## PROBLEM DETAILS
Find the lines in the records that carry the word "einer". Copy each one.

## Stored data entries
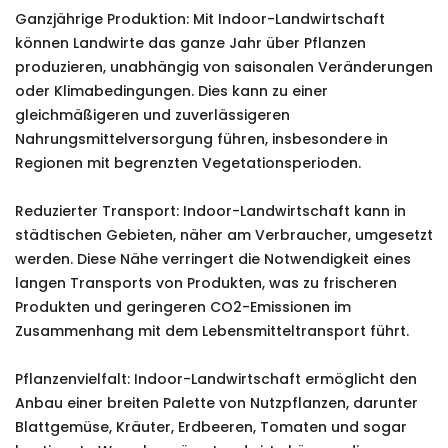
Ganzjährige Produktion: Mit Indoor-Landwirtschaft
können Landwirte das ganze Jahr über Pflanzen
produzieren, unabhängig von saisonalen Veränderungen
oder Klimabedingungen. Dies kann zu einer
gleichmäßigeren und zuverlässigeren
Nahrungsmittelversorgung führen, insbesondere in
Regionen mit begrenzten Vegetationsperioden.
Reduzierter Transport: Indoor-Landwirtschaft kann in
städtischen Gebieten, näher am Verbraucher, umgesetzt
werden. Diese Nähe verringert die Notwendigkeit eines
langen Transports von Produkten, was zu frischeren
Produkten und geringeren CO2-Emissionen im
Zusammenhang mit dem Lebensmitteltransport führt.
Pflanzenvielfalt: Indoor-Landwirtschaft ermöglicht den
Anbau einer breiten Palette von Nutzpflanzen, darunter
Blattgemüse, Kräuter, Erdbeeren, Tomaten und sogar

## SOLUTION
oder Klimabedingungen. Dies kann zu einer
Anbau einer breiten Palette von Nutzpflanzen, darunter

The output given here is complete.